Israeli prime minister Naftali Bennett, a former settler leader who took over from Binyamin Netanyahu in March, is less abrasive than his predecessor, whom Biden viewed with deep suspicion, but every bit as right-wing and nationalist. Photograph: Abir Sultan/Pool/AFP via Getty Images

 

Israel’s new prime minister, Naftali Bennett, hopes for what diplomats are calling a “reset” in the relations between Israel and the US in his first visit to president Joe Biden this week. And whatever emerges from their meeting will certainly be seen in that ambiguous, unambitious light. Both sides have already promised that their post-summit press conference will be low-key and uncontentious.

Bennett, a former settler leader who took over from Binyamin Netanyahu in March, is less abrasive than his predecessor, whom Biden viewed with suspicion, but every bit as right wing and nationalist.
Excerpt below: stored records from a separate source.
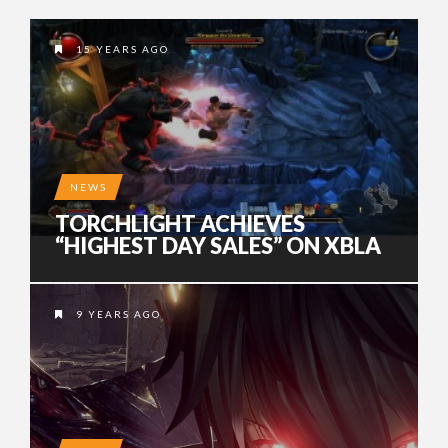
15 YEARS AGO
NEWS
TORCHLIGHT ACHIEVES
“HIGHEST DAY SALES” ON XBLA
9 YEARS AGO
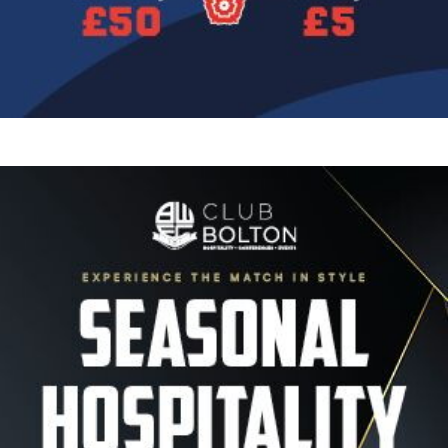
Image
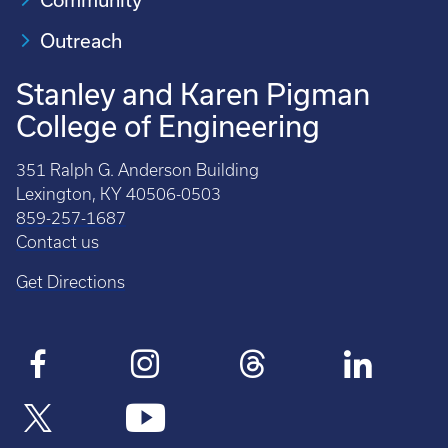
Outreach
Stanley and Karen Pigman
College of Engineering
351 Ralph G. Anderson Building
Lexington, KY 40506-0503
859-257-1687
Contact us
Get Directions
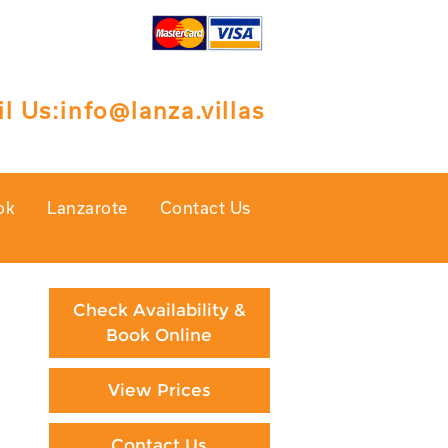
l Us:
info@lanza.villas
ok
Lanzarote
Contact Us
Check Availability &
Book Online
View Prices
Contact Us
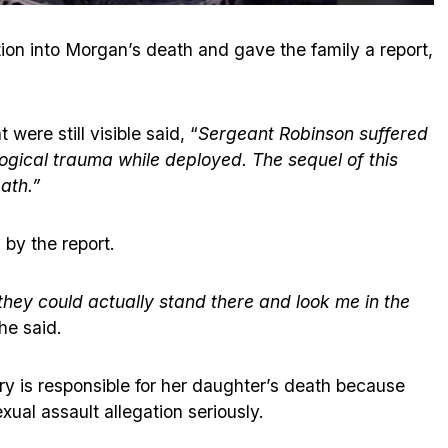
on into Morgan’s death and gave the family a report,
were still visible said, “
Sergeant Robinson suffered
ogical trauma while deployed. The sequel of this
ath.”
 by the report.
they could actually stand there and look me in the
he said.
ary is responsible for her daughter’s death because
sexual assault allegation seriously.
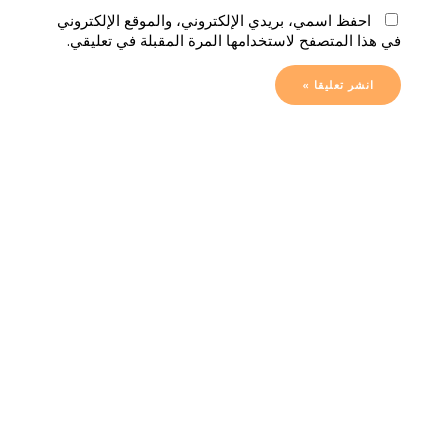
احفظ اسمي، بريدي الإلكتروني، والموقع الإلكتروني
في هذا المتصفح لاستخدامها المرة المقبلة في تعليقي.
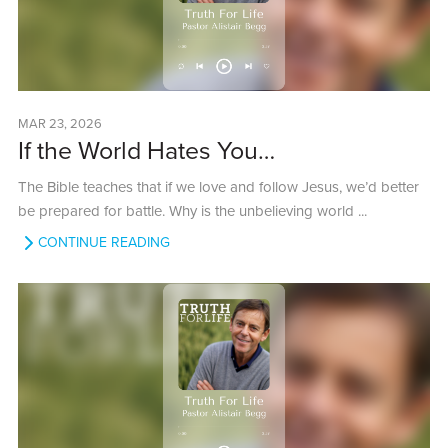
MAR 23, 2026
If the World Hates You…
The Bible teaches that if we love and follow Jesus, we’d better
be prepared for battle. Why is the unbelieving world ...
CONTINUE READING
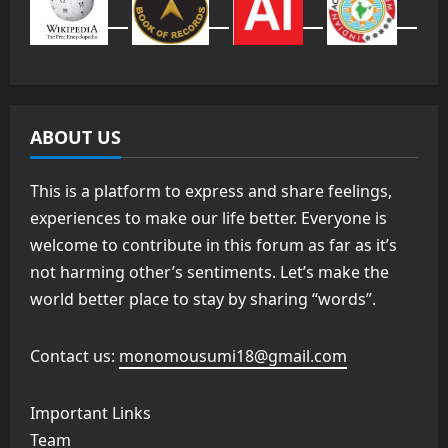
ABOUT US
This is a platform to express and share feelings,
experiences to make our life better. Everyone is
welcome to contribute in this forum as far as it’s
not harming other’s sentiments. Let’s make the
world better place to stay by sharing “words”.
Contact us:
monomousumi18@gmail.com
Important Links
Team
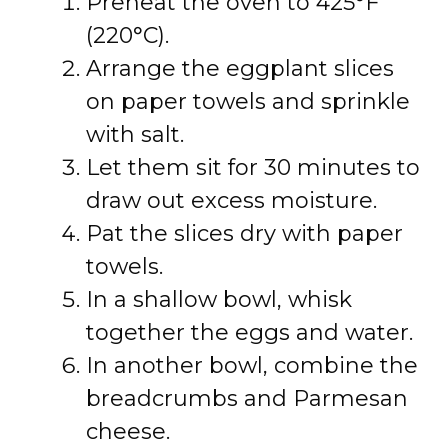
Preheat the oven to 425°F
(220°C).
Arrange the eggplant slices
on paper towels and sprinkle
with salt.
Let them sit for 30 minutes to
draw out excess moisture.
Pat the slices dry with paper
towels.
In a shallow bowl, whisk
together the eggs and water.
In another bowl, combine the
breadcrumbs and Parmesan
cheese.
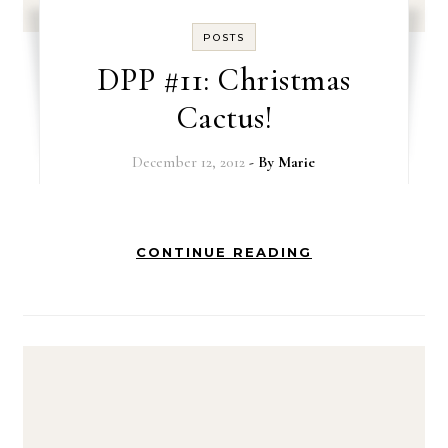
POSTS
DPP #11: Christmas
Cactus!
December 12, 2012
- By
Marie
CONTINUE READING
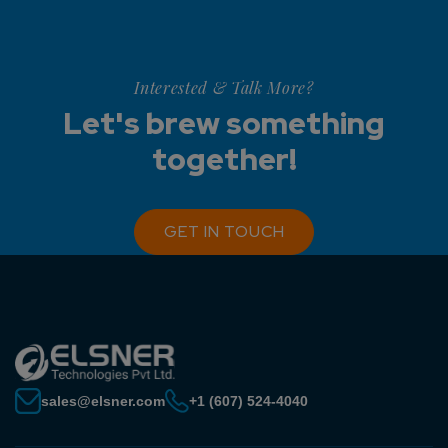
Interested & Talk More?
Let's brew something
together!
GET IN TOUCH
sales@elsner.com
+1 (607) 524-4040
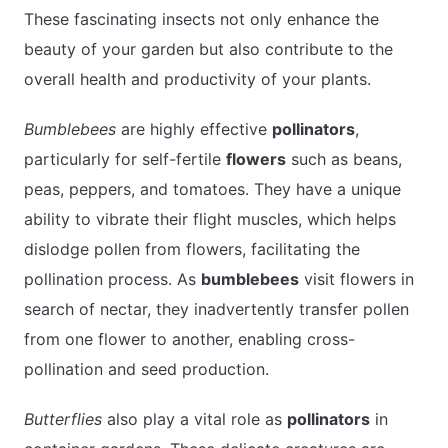
These fascinating insects not only enhance the
beauty of your garden but also contribute to the
overall health and productivity of your plants.
Bumblebees
are highly effective
pollinators
,
particularly for self-fertile
flowers
such as beans,
peas, peppers, and tomatoes. They have a unique
ability to vibrate their flight muscles, which helps
dislodge pollen from flowers, facilitating the
pollination process. As
bumblebees
visit flowers in
search of nectar, they inadvertently transfer pollen
from one flower to another, enabling cross-
pollination and seed production.
Butterflies
also play a vital role as
pollinators
in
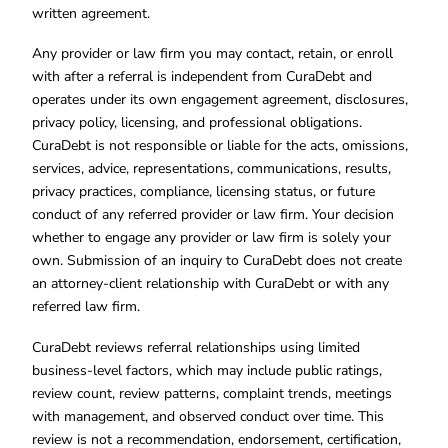
written agreement.
Any provider or law firm you may contact, retain, or enroll
with after a referral is independent from CuraDebt and
operates under its own engagement agreement, disclosures,
privacy policy, licensing, and professional obligations.
CuraDebt is not responsible or liable for the acts, omissions,
services, advice, representations, communications, results,
privacy practices, compliance, licensing status, or future
conduct of any referred provider or law firm. Your decision
whether to engage any provider or law firm is solely your
own. Submission of an inquiry to CuraDebt does not create
an attorney-client relationship with CuraDebt or with any
referred law firm.
CuraDebt reviews referral relationships using limited
business-level factors, which may include public ratings,
review count, review patterns, complaint trends, meetings
with management, and observed conduct over time. This
review is not a recommendation, endorsement, certification,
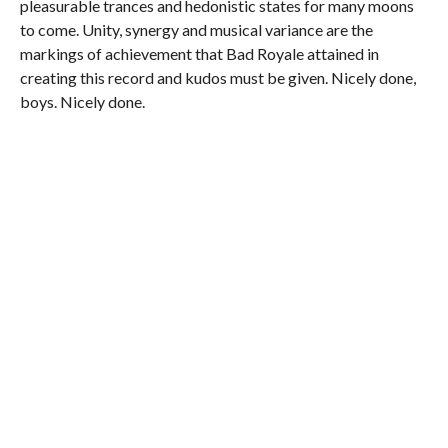
pleasurable trances and hedonistic states for many moons
to come. Unity, synergy and musical variance are the
markings of achievement that Bad Royale attained in
creating this record and kudos must be given. Nicely done,
boys. Nicely done.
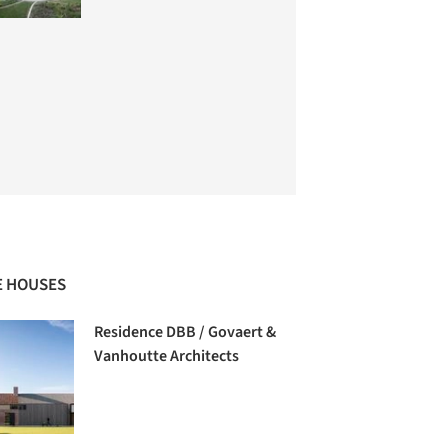
 HOUSES
Residence DBB / Govaert &
Vanhoutte Architects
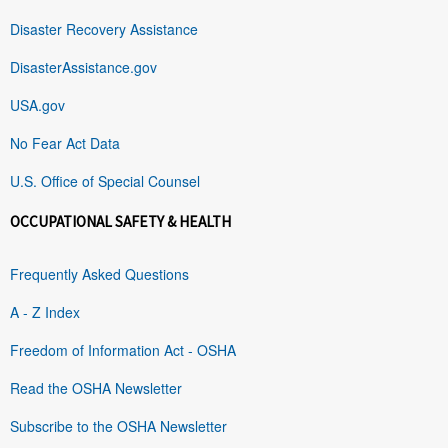
Disaster Recovery Assistance
DisasterAssistance.gov
USA.gov
No Fear Act Data
U.S. Office of Special Counsel
OCCUPATIONAL SAFETY & HEALTH
Frequently Asked Questions
A - Z Index
Freedom of Information Act - OSHA
Read the OSHA Newsletter
Subscribe to the OSHA Newsletter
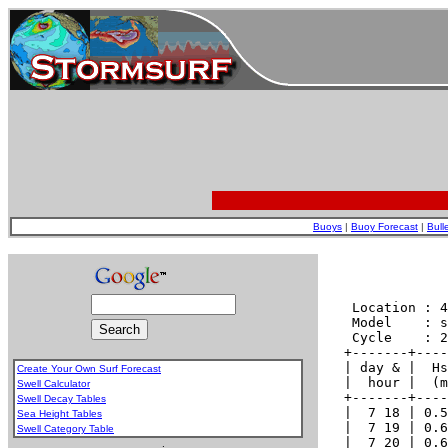
Buoys
|
Buoy Forecast
|
Bull
Create Your Own Surf Forecast
Swell Calculator
Swell Decay Tables
Sea Height Tables
Swell Category Table
.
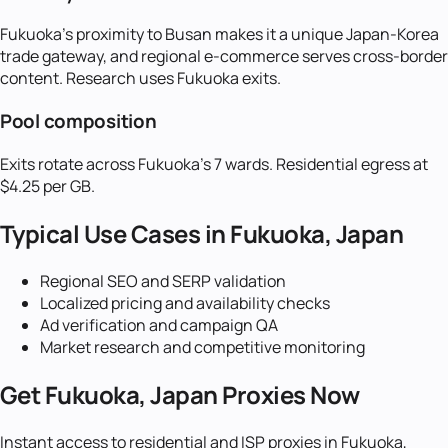
Fukuoka's proximity to Busan makes it a unique Japan-Korea
trade gateway, and regional e-commerce serves cross-border
content. Research uses Fukuoka exits.
Pool composition
Exits rotate across Fukuoka's 7 wards. Residential egress at
$4.25 per GB.
Typical Use Cases in
Fukuoka, Japan
Regional SEO and SERP validation
Localized pricing and availability checks
Ad verification and campaign QA
Market research and competitive monitoring
Get
Fukuoka, Japan
Proxies Now
Instant access to residential and ISP proxies in
Fukuoka,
He is adamant that whatever the international community may wish there is no prospect of reopening peace talks with the Palestinians and opposes the creation of a Palestinian state.

His agenda will reprise Netanyahu themes, notably the need for the US to continue Trump’s policy of blocking the Iranian nuclear deal, the Joint Comprehensive Plan of Action (JCPOA), and defence of Israel’s construction of what the world regards as illegal West Bank settlements as well as the blockade of Gaza. He has promised to expand settlements and insists that the blockade will remain as long as Hamas, which rules the territory, continues to arm itself and fire rockets at Israel.

Bennett knows that Biden, a self-proclaimed Zionist, has no appetite for an interventionist approach to the Middle East, although he has committed to reviving the JCPOA. And that he is likely to applaud Israel’s success in normalising its relations with some of its Arab neighbours.

Biden, obsessed with the strategic threat posed by China, will push Bennett, perhaps even with threats of retaliation, to abandon Israel’s co-operation with China, notably in the hi-tech sphere. The US is alarmed that China’s investment in Israel has exceeded $19 billion in the past 18 years. Bilateral trade reached $17.5 billion last year.

Domestic political constraints and the US’s preoccupation with its humiliating retreat from Afghanistan are more likely, however, to frame this first get-together as an amicable “reset” of relations.